Nota del editor: Camilo Egaña es el conductor de Encuentro. Las opiniones expresadas en este artículo son exclusivas del aut or.
(CNN Español) – Hay algo que me pone como erizo con estrés postraumático: esa simplificación que se hace de la vida en perdedores y triunfadores. Como si fuéramos caballos de carrera sin tener en cuenta que el éxito muchas veces tiene un vaho profundamente fétido.
Mi vecino suele llamar a su hijo campeón, como si eso lo predestinara al éxito. Como si al chico le gustara el mote y fuera incapaz de detectar que el armazón de su padre necesita más de un andamio.
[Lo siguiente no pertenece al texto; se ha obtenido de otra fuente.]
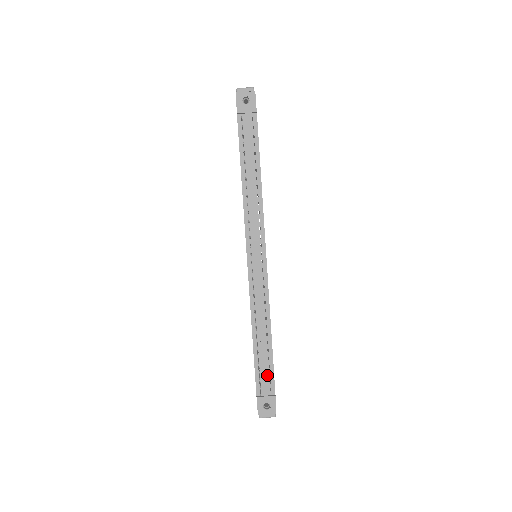
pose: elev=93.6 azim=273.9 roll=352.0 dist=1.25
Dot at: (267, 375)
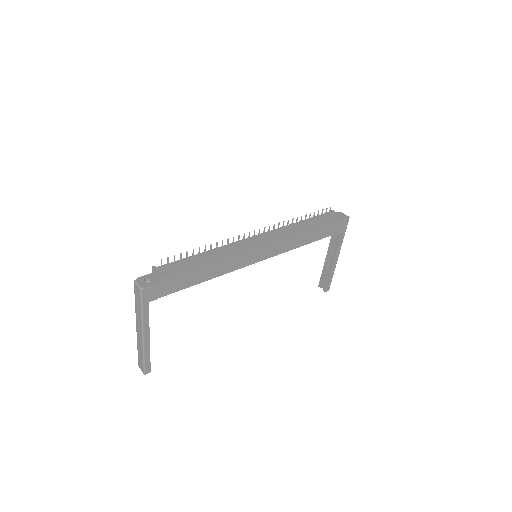
Dot at: (177, 268)
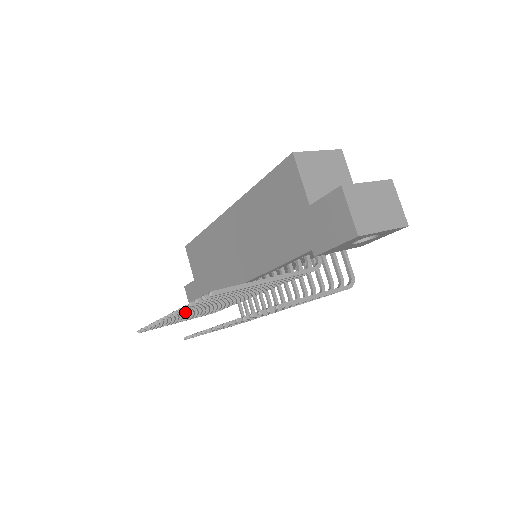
Pero cómo diablos vamos a exigir a nuestros hijos el éxito a toda costa, como una suerte de fatalidad histórica, de obligación inexcusable, cuando apenas les hablamos del fracaso.
Por no hablar de esa otra obsesión contemporánea: el liderazgo. Ahora resulta que todos podemos y debemos liderar algo. Por Dios…
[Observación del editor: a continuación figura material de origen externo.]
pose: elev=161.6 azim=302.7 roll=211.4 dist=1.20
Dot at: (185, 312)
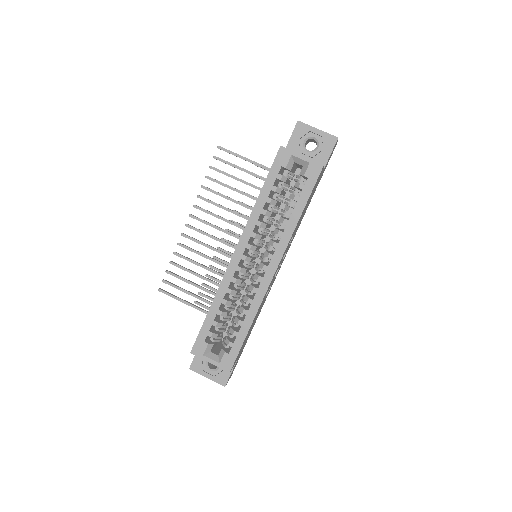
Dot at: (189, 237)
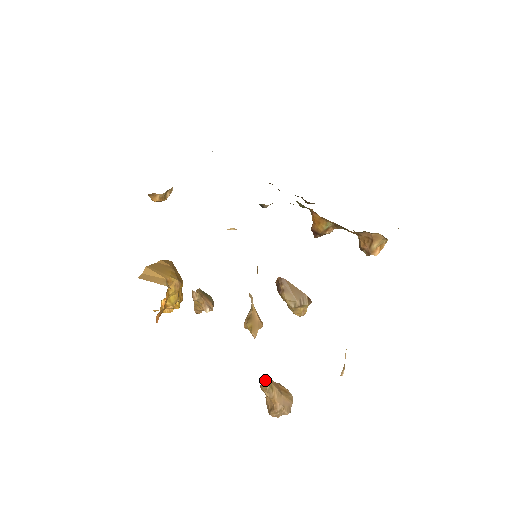
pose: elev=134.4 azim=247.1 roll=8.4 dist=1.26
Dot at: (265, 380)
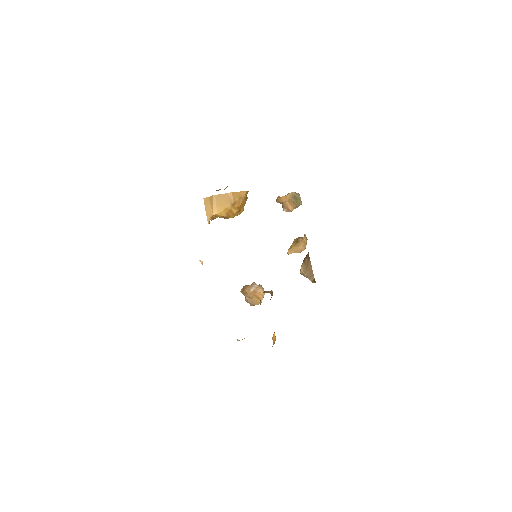
Dot at: (246, 288)
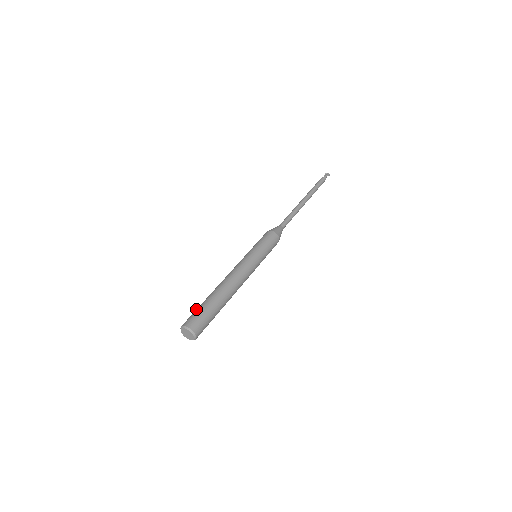
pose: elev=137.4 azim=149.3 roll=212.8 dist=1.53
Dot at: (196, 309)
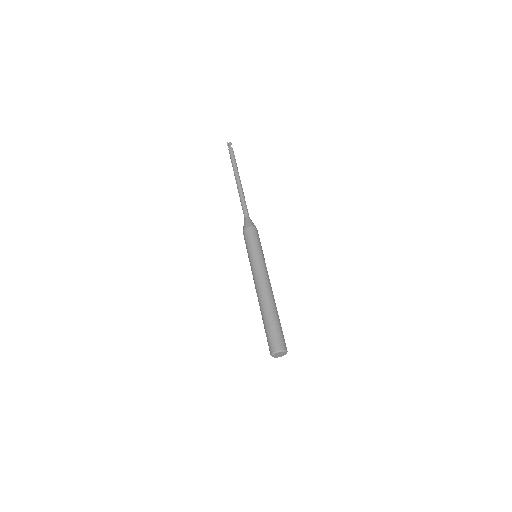
Dot at: (266, 332)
Usain Bolt, el atleta jamaicano, dice que “la obsesión por el éxito es una tentación al doping”. Si quieren, traduzcan y adapten eso al corre corre cotidiano por brillar. ¿O es que nadie hace trampas para ganar?
En la escuela deberían preparar a los chicos a medir el éxito con el metro de la prudencia; prepararlos para los grandes portazos de la vida, los que se sabe que recibirá cada quien: el desamor, la indiferencia, la incomprensión…
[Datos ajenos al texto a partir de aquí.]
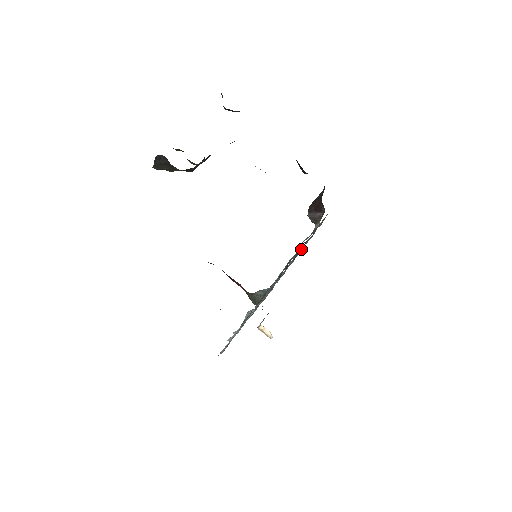
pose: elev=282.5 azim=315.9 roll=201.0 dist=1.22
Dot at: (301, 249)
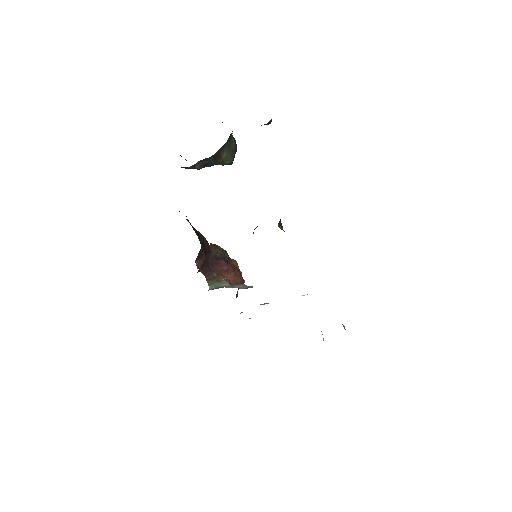
Dot at: occluded
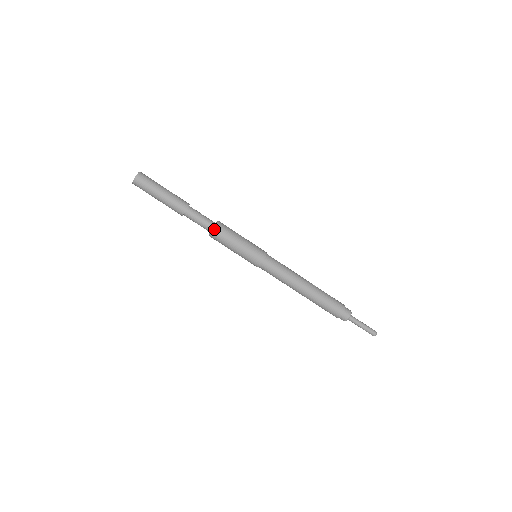
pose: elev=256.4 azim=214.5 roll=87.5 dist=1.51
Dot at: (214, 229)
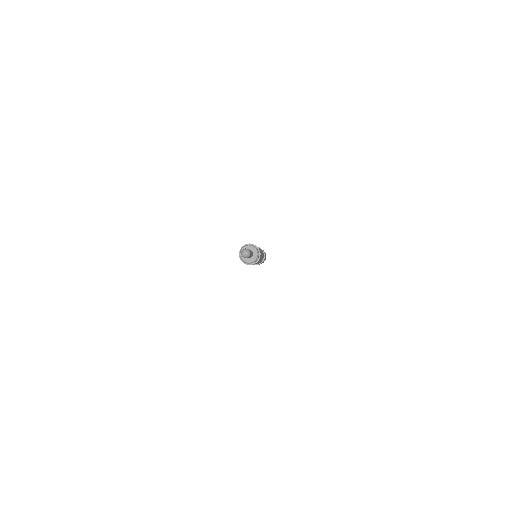
Dot at: occluded
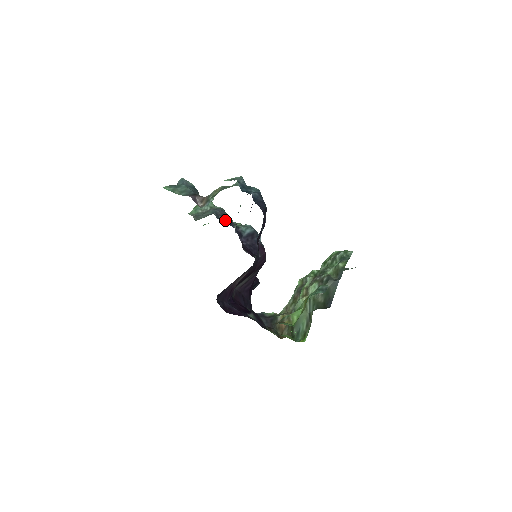
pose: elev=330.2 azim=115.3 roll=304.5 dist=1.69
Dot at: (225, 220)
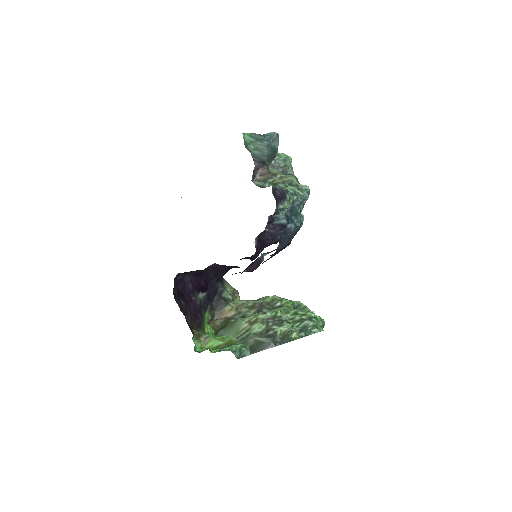
Dot at: (279, 192)
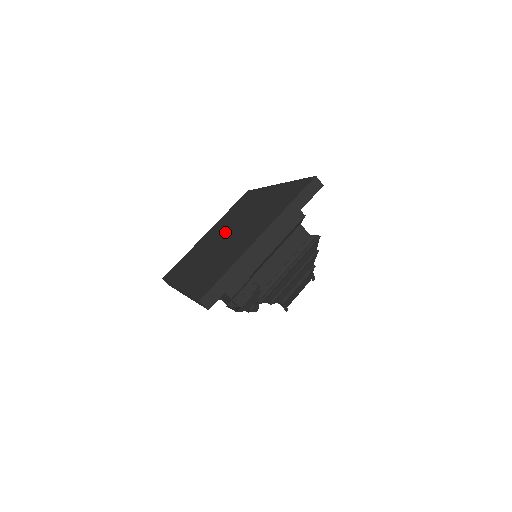
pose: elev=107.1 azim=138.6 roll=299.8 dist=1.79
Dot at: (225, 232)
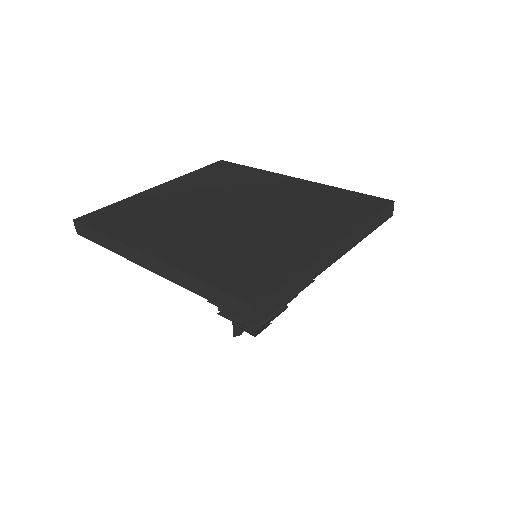
Dot at: (220, 203)
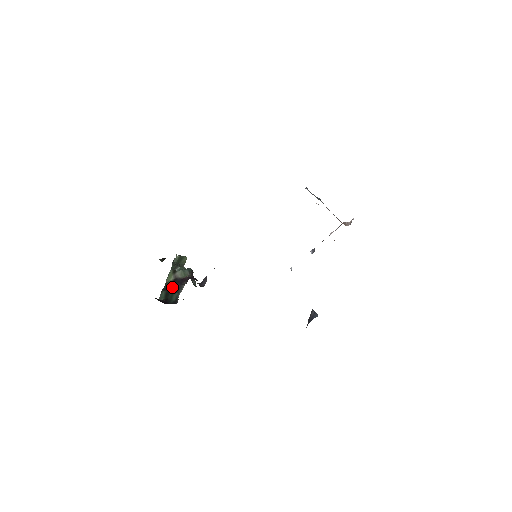
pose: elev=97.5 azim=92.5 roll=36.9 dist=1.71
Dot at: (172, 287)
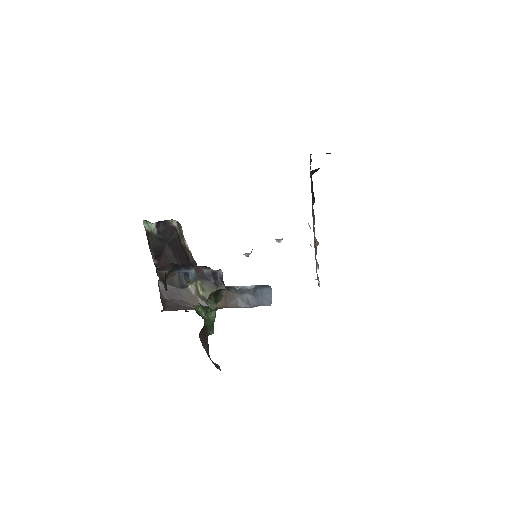
Dot at: occluded
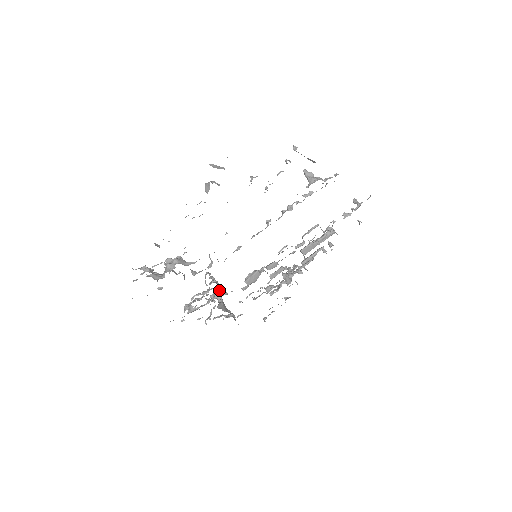
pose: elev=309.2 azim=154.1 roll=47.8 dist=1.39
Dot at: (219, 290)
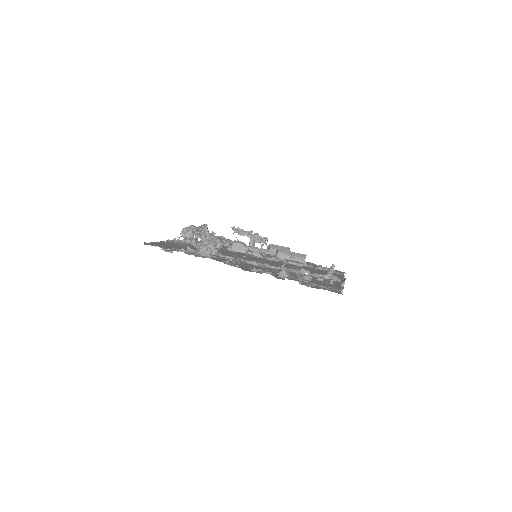
Dot at: occluded
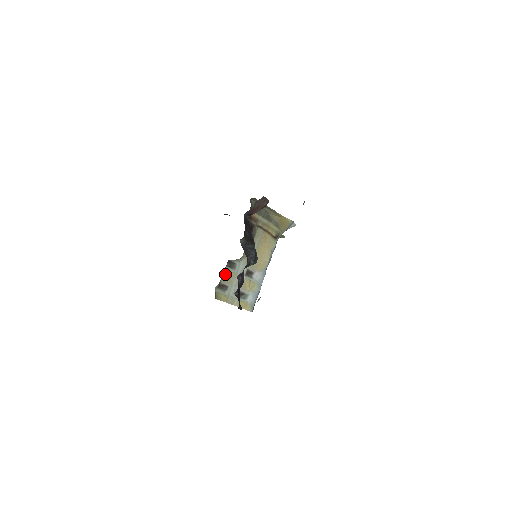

Y que se les prepare además para bregar con ese padre que llama a su hijo campeón mientras embadurna la carne de la barbacoa con una salsa horrible.
¿Y si inventáramos en cada escuela un cuadro de honor donde solo cupieran los perdedores y hasta los sometidos?
Lo he dicho aquí, pero igual lo repito: Gary Cooper solía decir que la felicidad consiste en tener trabajo de día y sueño de noche. El éxito también… para mí.